Au Burundi, depuis que ces découvertes macabres se sont décuplées en province Cibitoke, le gouverneur provincial n’a jamais rien dit à ce sujet comme s’il ignore ce qui est en train de se passer chez lui, ou simplement, comme si cela ne le concerne pas.
Et c’est une même attitude qui s’observe chez d’autres gouverneurs: celui de Bururi aujourd’hui, ou encore celui de Muyinga, lorsque, au cours des mois d’août et septembre derniers, des corps sans vie étaient trouvés chaque jour.
Le ministre en charge de la sécurité, qui, pourtant, s’exprime souvent à travers les médias, n’a jamais condamné ces crimes.
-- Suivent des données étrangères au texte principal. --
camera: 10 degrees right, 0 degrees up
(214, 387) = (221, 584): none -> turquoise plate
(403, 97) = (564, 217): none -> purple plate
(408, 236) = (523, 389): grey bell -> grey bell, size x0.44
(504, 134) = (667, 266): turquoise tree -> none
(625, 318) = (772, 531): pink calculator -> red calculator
Silence radio également chez le président de la République, alors que le même Evariste Ndayishimiye ne cesse de s’empresser d’exprimer ses regrets, lorsque dans d’autres pays, des gens sont tués en masse.
Pourquoi ?
Pourquoi l’impunité reste la règle de la gouvernance au Burundi ?
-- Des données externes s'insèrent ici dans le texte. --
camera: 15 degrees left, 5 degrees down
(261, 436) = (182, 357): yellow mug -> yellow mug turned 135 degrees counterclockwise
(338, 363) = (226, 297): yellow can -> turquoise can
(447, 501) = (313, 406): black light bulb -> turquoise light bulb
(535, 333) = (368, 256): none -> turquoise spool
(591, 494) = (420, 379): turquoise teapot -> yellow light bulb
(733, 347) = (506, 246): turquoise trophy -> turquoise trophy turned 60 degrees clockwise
Eh bien, cela n’a d’autre objectif que de cacher la vérité, pour faire croire aux bailleurs de fonds, qui ont pris des sanctions contre le Burundi, que tout va bien, dans le meilleur des mondes.
Chanter à tout bout de champ que la sécurité est totale au Burundi, alors que les gens passent leur temps à enterrer les leurs, il n’y a rien de plus cynique que de remuer leur plaie de la sorte.
A côté de ceux qui sont tués, il y en a encore plus nombreux qui sont portés disparus, les leurs gardant le faux espoir de les revoir un jour.
Serait-ce alors un mensonge de dire que c’est le pouvoir qui tue, alors qu’il fait tout pour camoufler une réalité qui crève les yeux ?
Et malheureusement ce n’est pas une première au Burundi, que les gouvernants tuent leurs gouvernés.
Depuis l’arrivée du parti CNDD-FDD au pouvoir, des milliers et des milliers de Burundais ont été tués. Souvenez-vous du plan Safisha, les massacres de Muyinga, Gatumba et dans de nombreux autres endroits, où il s’est avéré que le pouvoir était hautement impliqué. Sans ignorer les innombrables personnes tuées ou portées disparues, pour avoir manifesté contre le 3e mandat de Pierre Nkurunziza.
Qui, pour arrêter ces tueries ? Pourquoi ce silence du pouvoir alors qu’il n’en ignore pas les auteurs ? Il est plus que temps que les dirigeants d’aujourd’hui sachent que les temps du maquis sont révolus, et qu’ils doivent protéger toute la population, y compris les opposants.
Et si ce n’est pas le cas, tous ces crimes finiront par tomber sur la tête d’Evariste Ndayishimiye et ses lieutenants. Et, tôt ou tard, ils en répondront, lorsque la justice reprendra ses droits.